What do the lines say from the one containing "vfov_deg: 10.8" to the end of the records? Restate them word for word, and only those.

> [Source records]
------------

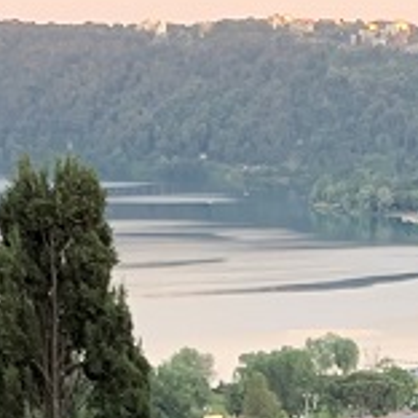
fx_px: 2008
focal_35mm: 147
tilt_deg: -19.7
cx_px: 340
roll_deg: +0.1
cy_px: 857
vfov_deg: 10.8
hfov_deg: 11.8
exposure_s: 1/79
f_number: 1.8
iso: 100
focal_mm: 4.25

------------

> [Response below]
vfov_deg: 10.8
hfov_deg: 11.8
exposure_s: 1/79
f_number: 1.8
iso: 100
focal_mm: 4.25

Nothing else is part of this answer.